Keep your skin moisturized with moisturizers. Apply some on the skin several times a day. This will hydrate the skin and prevent it from peeling as the sunburn heals.

If you are still in pain after trying these remedies, take some Ibuprofen. This will help manage the pain and inflammation.

The tips listed above can help manage minor sunburn symptoms. Severe, extensive sunburns need medical attention.

sunburn - woman in blue hat at the beach putting sunscreen on shoulder

Short Term Sun Exposure

It’s important to be outside in the sun while protecting ourselves from sunburn.

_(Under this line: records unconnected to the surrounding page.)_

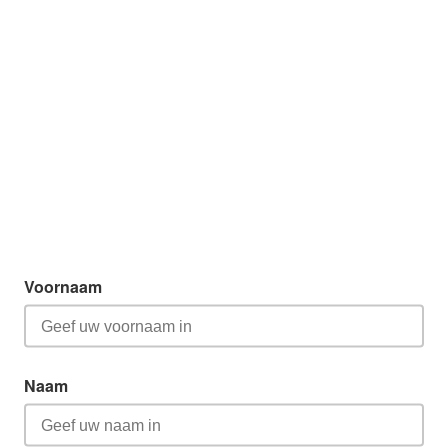
Voornaam
Naam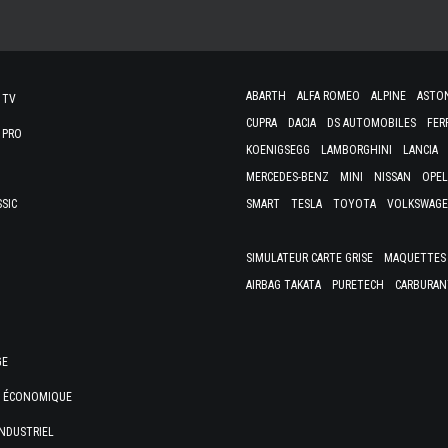
ABARTH
ALFA ROMEO
ALPINE
ASTO
 TV
CUPRA
DACIA
DS AUTOMOBILES
FER
 PRO
KOENIGSEGG
LAMBORGHINI
LANCIA
MERCEDES-BENZ
MINI
NISSAN
OPEL
SSIC
SMART
TESLA
TOYOTA
VOLKSWAG
SIMULATEUR CARTE GRISE
MAQUETTES 
AIRBAG TAKATA
PURETECH
CARBURAN
GE
E ÉCONOMIQUE
NDUSTRIEL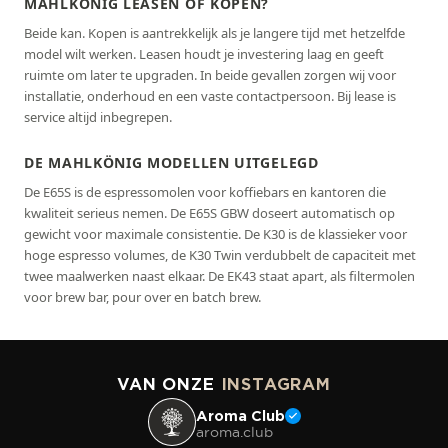
MAHLKÖNIG LEASEN OF KOPEN?
Beide kan. Kopen is aantrekkelijk als je langere tijd met hetzelfde
model wilt werken. Leasen houdt je investering laag en geeft
ruimte om later te upgraden. In beide gevallen zorgen wij voor
installatie, onderhoud en een vaste contactpersoon. Bij lease is
service altijd inbegrepen.
DE MAHLKÖNIG MODELLEN UITGELEGD
De E65S is de espressomolen voor koffiebars en kantoren die
kwaliteit serieus nemen. De E65S GBW doseert automatisch op
gewicht voor maximale consistentie. De K30 is de klassieker voor
hoge espresso volumes, de K30 Twin verdubbelt de capaciteit met
twee maalwerken naast elkaar. De EK43 staat apart, als filtermolen
voor brew bar, pour over en batch brew.
VAN ONZE
INSTAGRAM
Aroma Club
aroma.club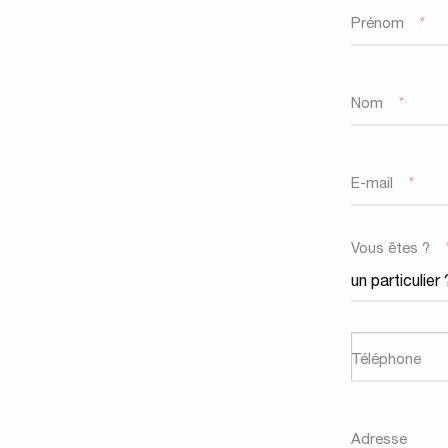
Prénom
*
Nom
*
E-mail
*
Vous êtes ?
Téléphone
Adresse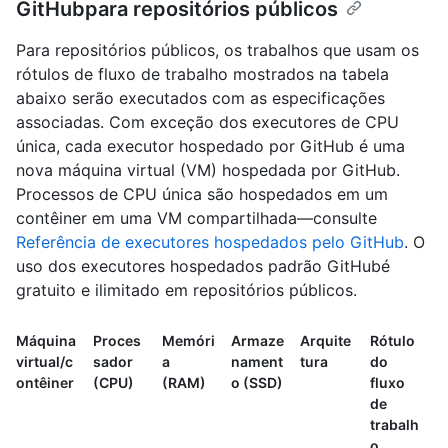
GitHubpara repositórios públicos
Para repositórios públicos, os trabalhos que usam os
rótulos de fluxo de trabalho mostrados na tabela
abaixo serão executados com as especificações
associadas. Com exceção dos executores de CPU
única, cada executor hospedado por GitHub é uma
nova máquina virtual (VM) hospedada por GitHub.
Processos de CPU única são hospedados em um
contêiner em uma VM compartilhada—consulte
Referência de executores hospedados pelo GitHub
. O
uso dos executores hospedados padrão GitHubé
gratuito e ilimitado em repositórios públicos.
Máquina
Proces
Memóri
Armaze
Arquite
Rótulo
virtual/c
sador
a
nament
tura
do
ontêiner
(CPU)
(RAM)
o (SSD)
fluxo
de
trabalh
o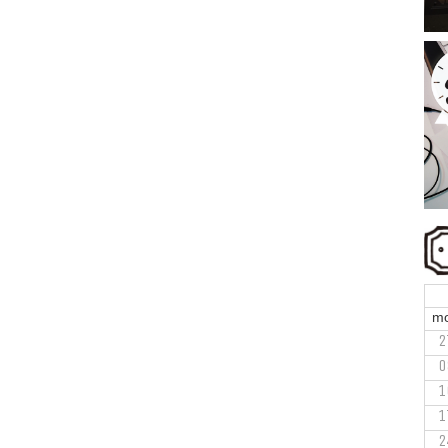
m
2
0
1
1
2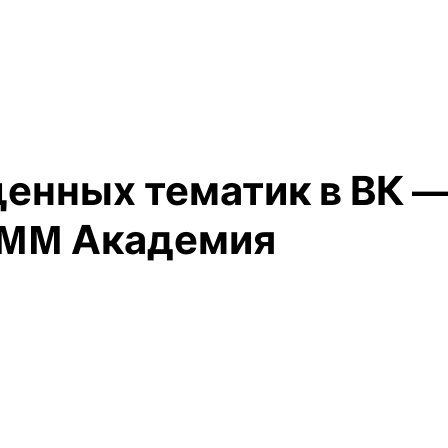
енных тематик в ВК 
SMM Академия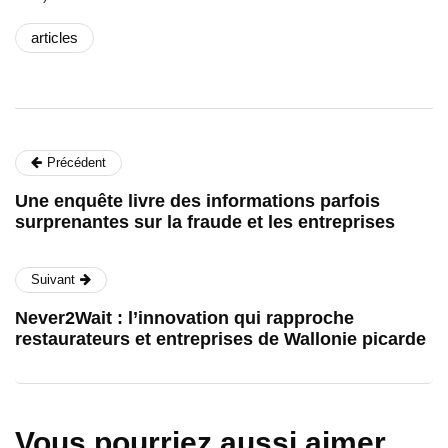
articles
Précédent
Une enquête livre des informations parfois
surprenantes sur la fraude et les entreprises
Suivant
Never2Wait : l’innovation qui rapproche
restaurateurs et entreprises de Wallonie picarde
Vous pourriez aussi aimer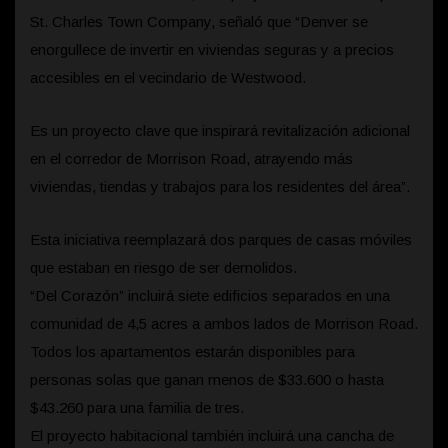
St. Charles Town Company, señaló que “Denver se
enorgullece de invertir en viviendas seguras y a precios
accesibles en el vecindario de Westwood.
Es un proyecto clave que inspirará revitalización adicional
en el corredor de Morrison Road, atrayendo más
viviendas, tiendas y trabajos para los residentes del área”.
Esta iniciativa reemplazará dos parques de casas móviles
que estaban en riesgo de ser demolidos.
“Del Corazón” incluirá siete edificios separados en una
comunidad de 4,5 acres a ambos lados de Morrison Road.
Todos los apartamentos estarán disponibles para
personas solas que ganan menos de $33.600 o hasta
$43.260 para una familia de tres.
El proyecto habitacional también incluirá una cancha de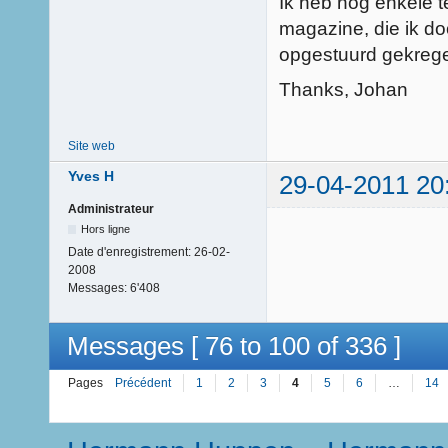
Ik heb nog enkele 
magazine, die ik do
opgestuurd gekrege
Thanks, Johan
Site web
Yves H
29-04-2011 20
Administrateur
Hors ligne
Date d'enregistrement:
26-02-
2008
Messages:
6'408
Messages [ 76 to 100 of 336 ]
Pages
Précédent
1
2
3
4
5
6
…
14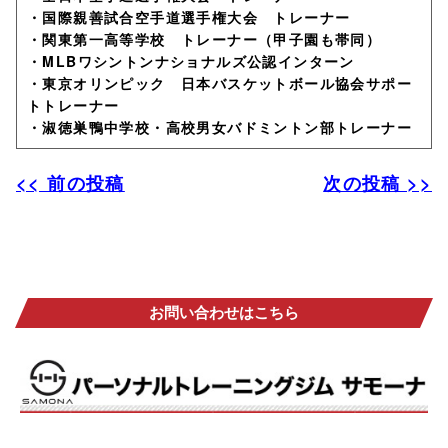
・国際親善試合空手道選手権大会 トレーナー
・関東第一高等学校 トレーナー（甲子園も帯同）
・MLBワシントンナショナルズ公認インターン
・東京オリンピック 日本バスケットボール協会サポー
トトレーナー
・淑徳巣鴨中学校・高校男女バドミントン部トレーナー
<< 前の投稿
次の投稿 >>
お問い合わせはこちら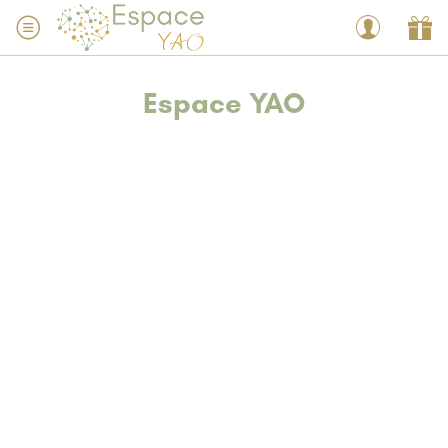
Espace YAO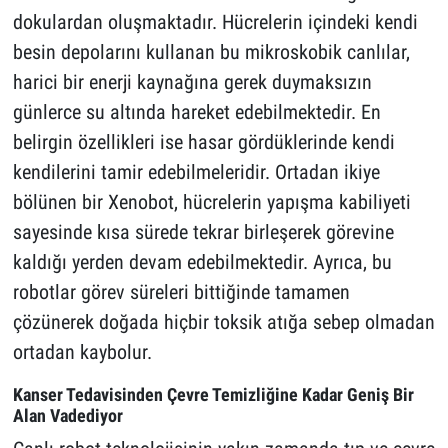
dokulardan oluşmaktadır. Hücrelerin içindeki kendi
besin depolarını kullanan bu mikroskobik canlılar,
harici bir enerji kaynağına gerek duymaksızın
günlerce su altında hareket edebilmektedir. En
belirgin özellikleri ise hasar gördüklerinde kendi
kendilerini tamir edebilmeleridir. Ortadan ikiye
bölünen bir Xenobot, hücrelerin yapışma kabiliyeti
sayesinde kısa sürede tekrar birleşerek görevine
kaldığı yerden devam edebilmektedir. Ayrıca, bu
robotlar görev süreleri bittiğinde tamamen
çözünerek doğada hiçbir toksik atığa sebep olmadan
ortadan kaybolur.
Kanser Tedavisinden Çevre Temizliğine Kadar Geniş Bir
Alan Vadediyor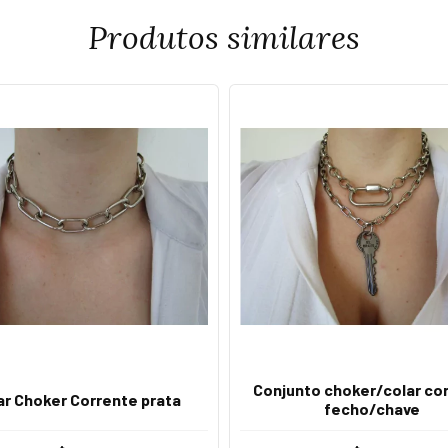
Produtos similares
Conjunto choker/colar co
ar Choker Corrente prata
fecho/chave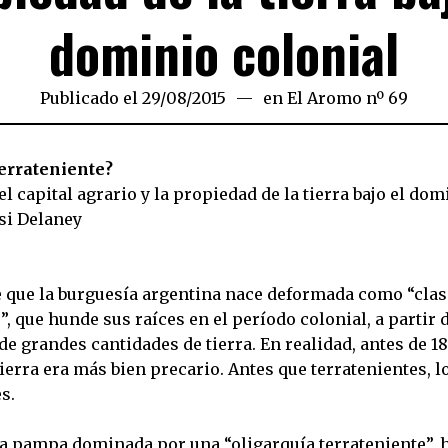
dominio colonial
Publicado el
29/08/2015
en
El Aromo nº 69
terrateniente?
el capital agrario y la propiedad de la tierra bajo el dom
si Delaney
e que la burguesía argentina nace deformada como “clas
”, que hunde sus raíces en el período colonial, a partir d
e grandes cantidades de tierra. En realidad, antes de 18
tierra era más bien precario. Antes que terratenientes, l
s.
na pampa dominada por una “oligarquía terrateniente”, 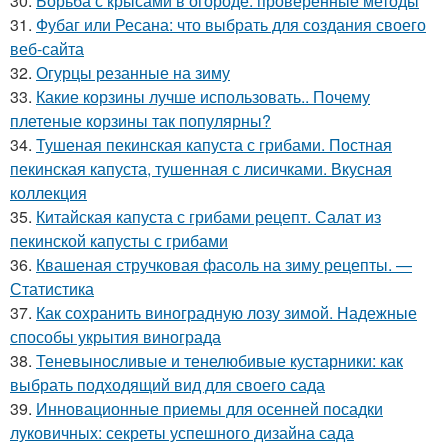
30.
Борьба с крысами в огороде: проверенные методы
31.
Фубаг или Ресана: что выбрать для создания своего
веб-сайта
32.
Огурцы резанные на зиму
33.
Какие корзины лучше использовать.. Почему
плетеные корзины так популярны?
34.
Тушеная пекинская капуста с грибами. Постная
пекинская капуста, тушенная с лисичками. Вкусная
коллекция
35.
Китайская капуста с грибами рецепт. Салат из
пекинской капусты с грибами
36.
Квашеная стручковая фасоль на зиму рецепты. —
Статистика
37.
Как сохранить виноградную лозу зимой. Надежные
способы укрытия винограда
38.
Теневыносливые и тенелюбивые кустарники: как
выбрать подходящий вид для своего сада
39.
Инновационные приемы для осенней посадки
луковичных: секреты успешного дизайна сада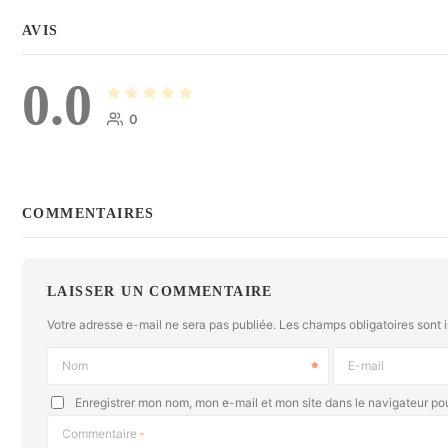
AVIS
0.0
0
COMMENTAIRES
LAISSER UN COMMENTAIRE
Votre adresse e-mail ne sera pas publiée.
Les champs obligatoires sont 
Nom
E-mail
Enregistrer mon nom, mon e-mail et mon site dans le navigateur p
Commentaire
*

Unless a doctor told you to avoid sunlight due to other conditions, short sunlight exposure is healthy.

It’s essential to expose our skin to the sun so our bodies can produce Vitamin D. There are plenty of benefits linked to sunlight exposure. These include:

  • Stronger bones
  • Improved mood
  • Healthy blood pressure
  • Healthy blood sugar levels
  • Less inflammation
  • Improved immune system

Sun rays also have antimicrobial effects, promoting wound repair and reducing pain.

Spending time in the sun can help you sleep better. This is because it regulates your circadian rhythm. Some people use special light therapy to manage seasonal affective disorder (SAD). This is a type of depression that develops due to insufficient exposure to sunlight. People typically experience this in the winter.

So, how much time should you spend in the sun? If you plan to spend more than 15 minutes exposed to the sun, apply sunscreen. It’s wise to apply sunscreen to the face at all times and wear sunglasses. This will prevent premature aging of the skin.

Avoid peak hours when the sun is very strong. We recommend sunlight exposure in the morning or late afternoon to avoid sunburn.

If you don’t live in an area where you can enjoy some time in the sun, consider taking Vitamin D supplements. Since sun exposure is the primary source of the nutrient, supplements are beneficial.

A recent study found that just 10 to 20 minutes in the sun during the spring and summer are enough to produce Vitamin D. However, in the winter you would need almost two hours to produce the same amount of Vitamin D.


Sun exposure is important for our health and happiness. It’s important to protect ourselves from the UV rays that can cause sunburn though.

Wear sunscreen and avoid peak hours. If you experience a sunburn, stay hydrated and apply aloe vera. Remember, prevention is the best way to take care of your skin.